DIRECTIONS – What is needed is an exact copy of every entry below, minus the images.

RAW DATA Start Marker

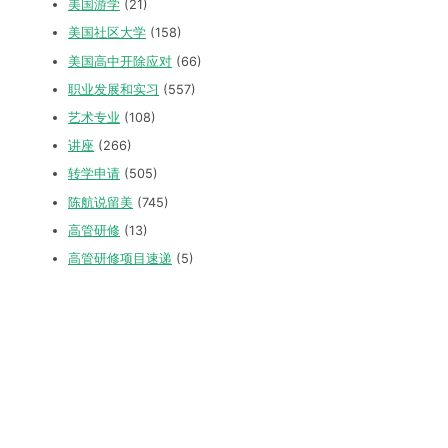
美国游学
(21)
美国社区大学
(158)
美国高中开除应对
(66)
职业发展和实习
(557)
艺术专业
(108)
讲座
(266)
转学申请
(505)
陈航说留美
(745)
高管研修
(13)
高管研修项目速递
(5)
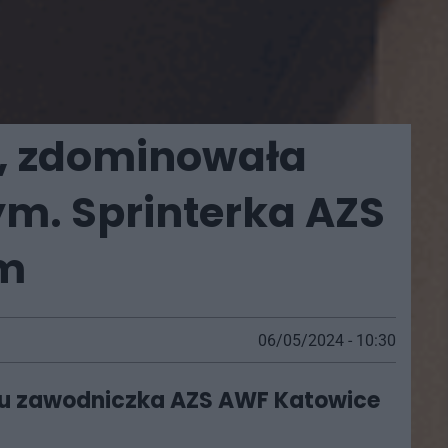
a, zdominowała
ym. Sprinterka AZS
 m
06/05/2024 - 10:30
czu zawodniczka AZS AWF Katowice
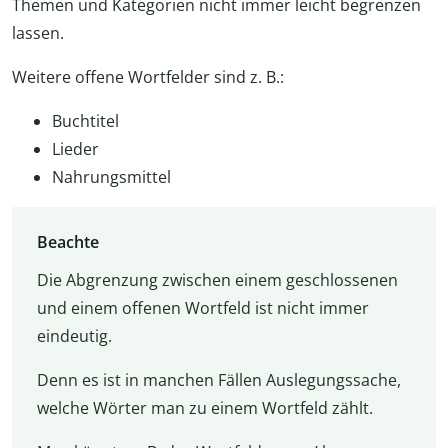
Themen und Kategorien nicht immer leicht begrenzen
lassen.
Weitere offene Wortfelder sind z. B.:
Buchtitel
Lieder
Nahrungsmittel
Beachte
Die Abgrenzung zwischen einem geschlossenen
und einem offenen Wortfeld ist nicht immer
eindeutig.
Denn es ist in manchen Fällen Auslegungssache,
welche Wörter man zu einem Wortfeld zählt.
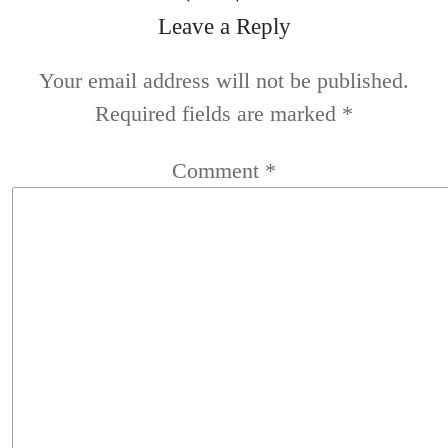
Leave a Reply
Your email address will not be published.
Required fields are marked
*
Comment
*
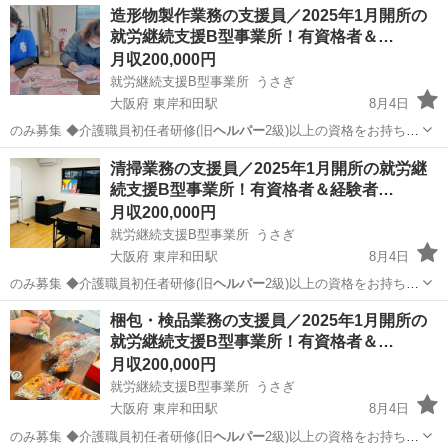
大阪
岸和田市
東岸和田駅
ドライバー
業務
造形物製作業務の支援員／2025年1月開所の
就労継続支援B型事業所！有資格者＆…
月収200,000円
就労継続支援B型事業所 うさぎ
大阪府 東岸和田駅
8月4日
のみ募集 ◆介護職員初任者研修(旧
ヘルパー
2級)以上の資格をお持ち
で、5年以上…
大阪
岸和田市
東岸和田駅
工場
業務
清掃業務の支援員／2025年1月開所の就労継
続支援B型事業所！有資格者＆経験者…
月収200,000円
就労継続支援B型事業所 うさぎ
大阪府 東岸和田駅
8月4日
のみ募集 ◆介護職員初任者研修(旧
ヘルパー
2級)以上の資格をお持ち
で、5年以上…
大阪
岸和田市
東岸和田駅
清掃
梱包・検品業務の支援員／2025年1月開所の
就労継続支援B型事業所！有資格者＆…
月収200,000円
就労継続支援B型事業所 うさぎ
大阪府 東岸和田駅
8月4日
のみ募集 ◆介護職員初任者研修(旧
ヘルパー
2級)以上の資格をお持ち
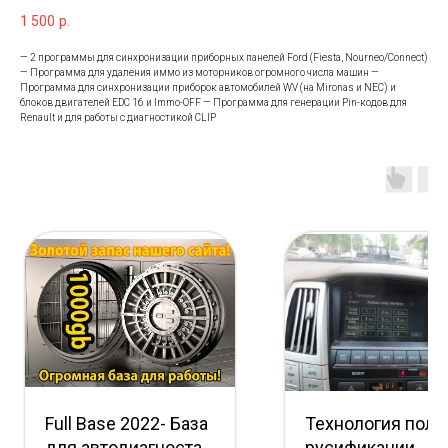
1 500
р.
— 2 программы для синхронизации приборных панелей Ford (Fiesta, Nourneo/Connect)
— Программа для удаления иммо из моторников огромного числа машин —
Программа для синхронизации приборок автомобилей WV (на Mironas и NEC) и
блоков двигателей EDC 16 и Immo-OFF — Программа для генерации Pin-кодов для
Renault и для работы с диагностикой CLIP
Full Base 2022- База
Технология полн
для автодиагноста
русификации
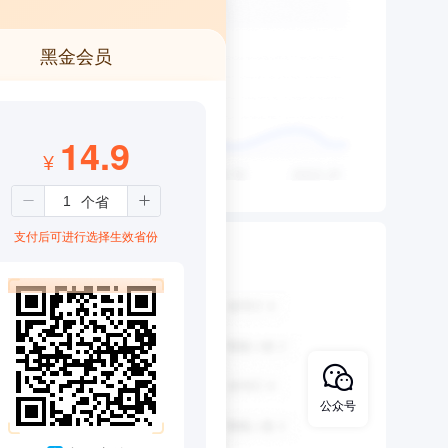
黑金会员
14.9
¥
支付后可进行选择生效省份
公众号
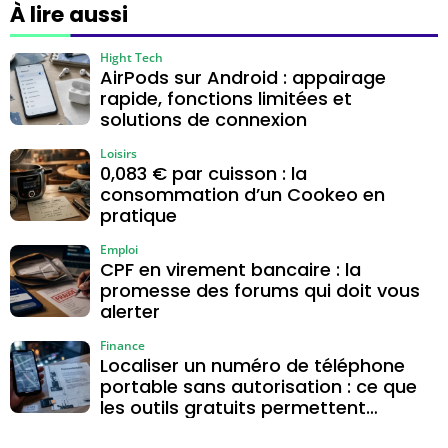
alternatives
salaire fixe
À lire aussi
Hight Tech
AirPods sur Android : appairage
rapide, fonctions limitées et
solutions de connexion
Loisirs
0,083 € par cuisson : la
consommation d’un Cookeo en
pratique
Emploi
CPF en virement bancaire : la
promesse des forums qui doit vous
alerter
Finance
Localiser un numéro de téléphone
portable sans autorisation : ce que
les outils gratuits permettent
vraiment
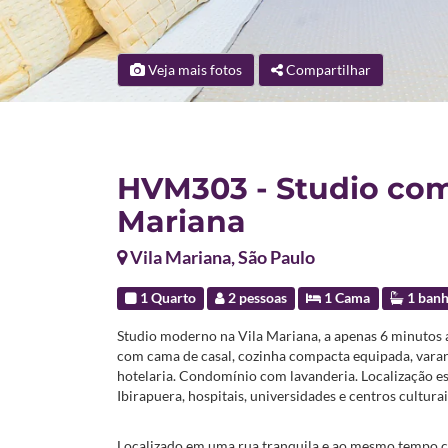
Veja mais fotos
Compartilhar
HVM303 - Studio com
Mariana
Vila Mariana, São Paulo
1 Quarto
2 pessoas
1 Cama
1 banh
Studio moderno na Vila Mariana, a apenas 6 minutos a
com cama de casal, cozinha compacta equipada, vara
hotelaria. Condomínio com lavanderia. Localização est
Ibirapuera, hospitais, universidades e centros culturai
Localizado em uma rua tranquila e ao mesmo tempo cen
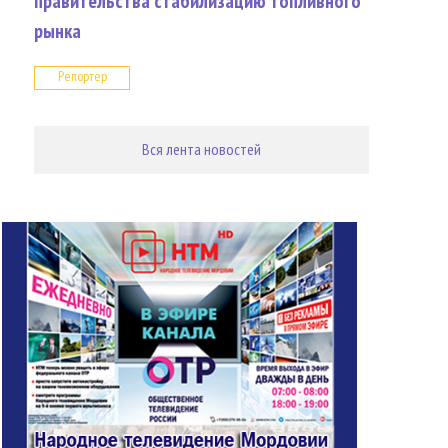
правительства стабилизацию топливного
рынка
Репортер
Вся лента новостей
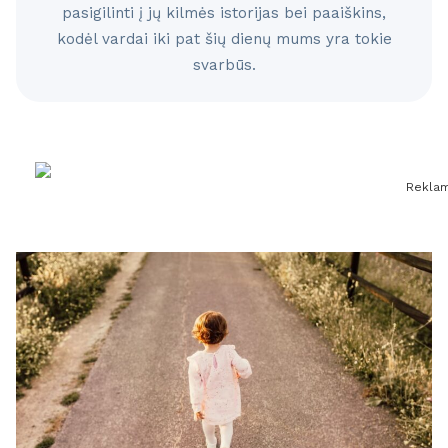
pasigilinti į jų kilmės istorijas bei paaiškins,
kodėl vardai iki pat šių dienų mums yra tokie
svarbūs.
Rekla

RAW DATA End Marker

WORKED SOLUTION –
美国游学
(21)
美国社区大学
(158)
美国高中开除应对
(66)
职业发展和实习
(557)
艺术专业
(108)
讲座
(266)
转学申请
(505)
陈航说留美
(745)
高管研修
(13)
高管研修项目速递
(5)
a, zdominowała
ym. Sprinterka AZS
 m
06/05/2024 - 10:30
czu zawodniczka AZS AWF Katowice
Themen und Kategorien nicht immer leicht begrenzen
lassen.
Weitere offene Wortfelder sind z. B.:
Buchtitel
Lieder
Nahrungsmittel
Beachte
Die Abgrenzung zwischen einem geschlossenen
und einem offenen Wortfeld ist nicht immer
eindeutig.
Denn es ist in manchen Fällen Auslegungssache,
welche Wörter man zu einem Wortfeld zählt.
Leave a Reply
Your email address will not be published.
Required fields are marked
*
Comment
*
大阪
岸和田市
東岸和田駅
ドライバー
業務
造形物製作業務の支援員／2025年1月開所の
就労継続支援B型事業所！有資格者＆…
月収200,000円
就労継続支援B型事業所 うさぎ
大阪府 東岸和田駅
8月4日
のみ募集 ◆介護職員初任者研修(旧
ヘルパー
2級)以上の資格をお持ち
で、5年以上…
大阪
岸和田市
東岸和田駅
工場
業務
清掃業務の支援員／2025年1月開所の就労継
続支援B型事業所！有資格者＆経験者…
月収200,000円
就労継続支援B型事業所 うさぎ
大阪府 東岸和田駅
8月4日
のみ募集 ◆介護職員初任者研修(旧
ヘルパー
2級)以上の資格をお持ち
で、5年以上…
大阪
岸和田市
東岸和田駅
清掃
梱包・検品業務の支援員／2025年1月開所の
就労継続支援B型事業所！有資格者＆…
月収200,000円
就労継続支援B型事業所 うさぎ
大阪府 東岸和田駅
8月4日
のみ募集 ◆介護職員初任者研修(旧
ヘルパー
2級)以上の資格をお持ち
1 500
р.
— 2 программы для синхронизации приборных панелей Ford (Fiesta, Nourneo/Connect)
— Программа для удаления иммо из моторников огромного числа машин —
Программа для синхронизации приборок автомобилей WV (на Mironas и NEC) и
блоков двигателей EDC 16 и Immo-OFF — Программа для генерации Pin-кодов для
Renault и для работы с диагностикой CLIP
Full Base 2022- База
Технология полн
для автодиагноста
русификации
黑金会员
14.9
¥
支付后可进行选择生效省份
公众号
alternatives
salaire fixe
À lire aussi
Hight Tech
AirPods sur Android : appairage
rapide, fonctions limitées et
solutions de connexion
Loisirs
0,083 € par cuisson : la
consommation d’un Cookeo en
pratique
Emploi
CPF en virement bancaire : la
promesse des forums qui doit vous
alerter
Finance
Localiser un numéro de téléphone
portable sans autorisation : ce que
les outils gratuits permettent
vraiment
Veja mais fotos
Compartilhar
HVM303 - Studio com
Mariana
Vila Mariana, São Paulo
1 Quarto
2 pessoas
1 Cama
1 banh
Studio moderno na Vila Mariana, a apenas 6 minutos a
com cama de casal, cozinha compacta equipada, vara
hotelaria. Condomínio com lavanderia. Localização est
Ibirapuera, hospitais, universidades e centros culturai
Localizado em uma rua tranquila e ao mesmo tempo cen
правительства стабилизацию топливного
рынка
Репортер
Вся лента новостей
pasigilinti į jų kilmės istorijas bei paaiškins,
kodėl vardai iki pat šių dienų mums yra tokie
svarbūs.
Rekla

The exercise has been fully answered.